I have in the database the path to the files that i want to get outputed. like:
<audio src="/yii2-biblioteca/frontend/web/uploads/audio/lya1.mp3" controls type="audio/mpeg">
and i am using:
<?=HtmlPurifier::process($model->audio)?>
for the output.
I used the same thing for images and it's ok, it works, but for the audio and for the pdf embed not so much. At the beginning the pdf worked, i changed some things with a js funtion, it was not suppos to have a negative impact. I reversed all back to when it was good, but it's not working now.
the pdf exemple: <embed src="/yii2-biblioteca/frontend/web/uploads/pdf/dying.pdf" type="application/pdf" width="100%" height="100%" />
Yii2's HTMLPurifier wrapper takes a second argument:
echo HtmlPurifier::process($html, [
// options go here
]);
For <embed>, you should be able to use the HTML.SafeEmbed setting:
echo HtmlPurifier::process($html, [
'HTML.SafeEmbed' => true,
]);
Unfortunately, for <audio>, the underlying problem here is that HTML Purifier isn't HTML5-aware, which is going to make adding that a lot more complicated.
There are user-supplied patches to allow HTML Purifier to understand HTML5, but as far as I know, none has been audited and so it's hard to say what this will do to the security of your site. (Arguably, HTML Purifier with userland supplied HTML5 definitions is still better than no HTML Purifier at all, though.)
I've given some rough instructions about how to make HTML Purifier (the library itself, not its Yii2 wrapper) aware of only the <audio> tag over on another question. Quoting the relevant pieces:
You'll have to look at the "Customize!" end-user documentation, where it will tell you how to add tags and attributes that HTML Purifier is not aware of.
To quote the most vivid code example from the linked documentation (this code teaches HTML Purifier about the
<form>tag):Time for some code:
$config = HTMLPurifier_Config::createDefault(); $config->set('HTML.DefinitionID', 'enduser-customize.html tutorial'); $config->set('HTML.DefinitionRev', 1); $config->set('Cache.DefinitionImpl', null); // remove this later! $def = $config->getHTMLDefinition(true); [...] $form = $def->addElement( 'form', // name 'Block', // content set 'Flow', // allowed children 'Common', // attribute collection array( // attributes 'action*' => 'URI', 'method' => 'Enum#get|post', 'name' => 'ID' ) ); $form->excludes = array('form' => true);Each of the parameters corresponds to one of the questions we asked. Notice that we added an asterisk to the end of the action attribute to indicate that it is required. If someone specifies a form without that attribute, the tag will be axed. Also, the extra line at the end is a special extra declaration that prevents forms from being nested within each other.
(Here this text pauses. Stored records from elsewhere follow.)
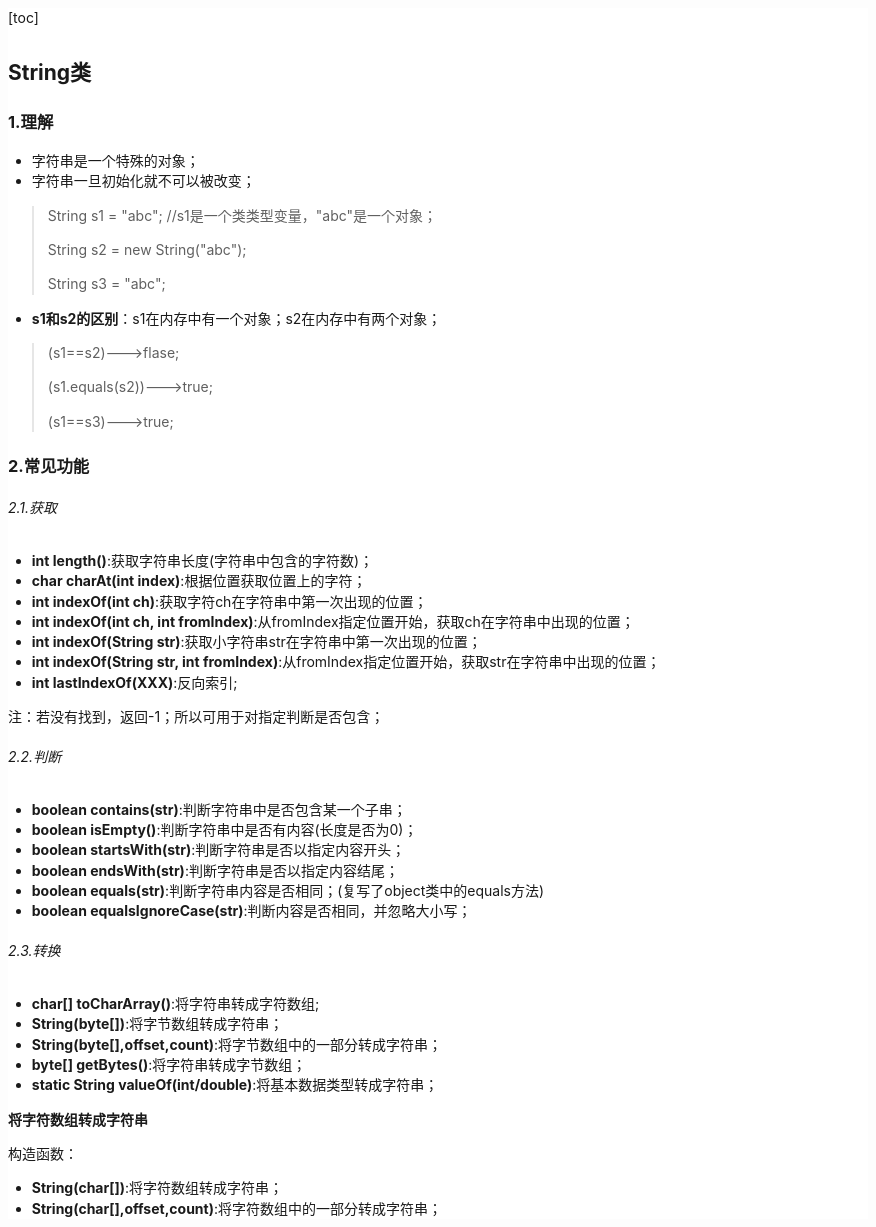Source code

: [toc]
## String类
### 1.理解
- 字符串是一个特殊的对象；
- 字符串一旦初始化就不可以被改变；

> String s1 = "abc"; 
> //s1是一个类类型变量，"abc"是一个对象；
> 
> String s2 = new String("abc");
> 
> String s3 = "abc";
- **s1和s2的区别**：s1在内存中有一个对象；s2在内存中有两个对象；

> (s1==s2)--->flase;
> 
> (s1.equals(s2))--->true;
> 
> (s1==s3)--->true;

### 2.常见功能

###### 2.1.获取
- **int length()**:获取字符串长度(字符串中包含的字符数)；
- **char charAt(int index)**:根据位置获取位置上的字符；
- **int indexOf(int ch)**:获取字符ch在字符串中第一次出现的位置；
- **int indexOf(int ch, int fromIndex)**:从fromIndex指定位置开始，获取ch在字符串中出现的位置；
- **int indexOf(String str)**:获取小字符串str在字符串中第一次出现的位置；
- **int indexOf(String str, int fromIndex)**:从fromIndex指定位置开始，获取str在字符串中出现的位置；
- **int lastIndexOf(XXX)**:反向索引;

注：若没有找到，返回-1；所以可用于对指定判断是否包含；
###### 2.2.判断
- **boolean contains(str)**:判断字符串中是否包含某一个子串；
- **boolean isEmpty()**:判断字符串中是否有内容(长度是否为0)；
- **boolean startsWith(str)**:判断字符串是否以指定内容开头；
- **boolean endsWith(str)**:判断字符串是否以指定内容结尾；
- **boolean equals(str)**:判断字符串内容是否相同；(复写了object类中的equals方法)
- **boolean equalsIgnoreCase(str)**:判断内容是否相同，并忽略大小写；

###### 2.3.转换

- **char[] toCharArray()**:将字符串转成字符数组;
- **String(byte[])**:将字节数组转成字符串；
- **String(byte[],offset,count)**:将字节数组中的一部分转成字符串；
- **byte[] getBytes()**:将字符串转成字节数组；
- **static String valueOf(int/double)**:将基本数据类型转成字符串；

**将字符数组转成字符串**

构造函数：
- **String(char[])**:将字符数组转成字符串；
- **String(char[],offset,count)**:将字符数组中的一部分转成字符串；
Once you've followed those instructions to make your purifying routine aware of
<audio>, adding the tag<audio>to your configuration whitelist will work.
So, in brief, if you want to be able to purify just <audio> tags without losing them altogether, you're going to have to do some research on the tags' capability and add the information to HTML Purifier.
You could base your code on what you can find in xemlock/htmlpurifier-html5's HTML5Definition.php file if you don't want to work on it from scratch.